Deutschland in den Fängen dunkler Mächte

Die Deutschen wurden von einem "Rattenfänger" verführt, der die schrillen Töne einer dämonischen Unterwelt spielte. Der Spuk führte sie geradewegs in den Untergang.

 Drittes ReichEs war in mehr als einem Sinn eine dunkle Nacht, als der Geist seine düstere Prophezeiung machte. Man schrieb das Jahr 1919. Die Münchner Thulegesellschaft , ein okkulter Orden, hatte sich versammelt, um mit dem Geist verstorbener Mitglieder zu kommunizieren. Als Medium diente ihnen eine einfache, unwissende Bauersfrau. Die Frage, welche die Thule-Leute am stärksten beschäftigte, war, ob sich die alte Prophetie eines "deutschen Messias" nun endlich bald erfüllen würde. Da stieg der "Schatten" der einstmals blonden und schönen Gräfin Heila von Westarp im Zwielicht auf. Heila war Sekretärin der Thulegesellschaft gewesen, bevor die "Roten" sie ermordet hatten. "Wie eine durchsichtige Kassandra stieg sie aus dem Schoß ihres schlummernden Mediums und verkündete, daß dieser Mann, der sich nun daran mache, die Führung der Thulegesellschaft zu übernehmen, sich als falscher Prophet erweisen würde. Er würde totale Macht über die Nation erlangen, aber eines Tages ganz Deutschland in Ruinen legen und das deutsche Volk in eine Niederlage und moralische Verderbnis führen, die bislang nicht ihresgleichen in der Geschichte habe", schreibt Trevor Ravenscroft in seinem viel beachteten Buch Die Heilige Lanze.

#####

Arbeitsaufträge –
A. Schreiben Sie aus dem Text über die Thulegesellschaft die Stelle zwischen "Die Deutschen wurden" und "in den Untergang." wörtlich ab, beide Grenzen eingeschlossen.
B. Welche Funktion hatte Gräfin Heila von Westarp laut dem Text über die Thulegesellschaft innerhalb dieses Ordens?

Vorliegende Daten –

#####

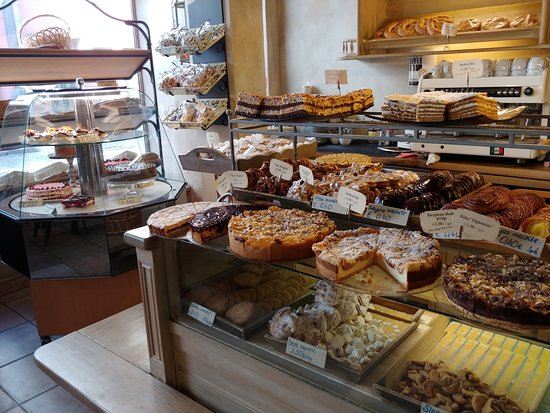
Where is `basket`? The width and height of the screenshot is (550, 413). basket is located at coordinates (55, 33).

#####

Lösungen –
A.
Die Deutschen wurden von einem "Rattenfänger" verführt, der die schrillen Töne einer dämonischen Unterwelt spielte. Der Spuk führte sie geradewegs in den Untergang.

B. Sie war Sekretärin der Thulegesellschaft.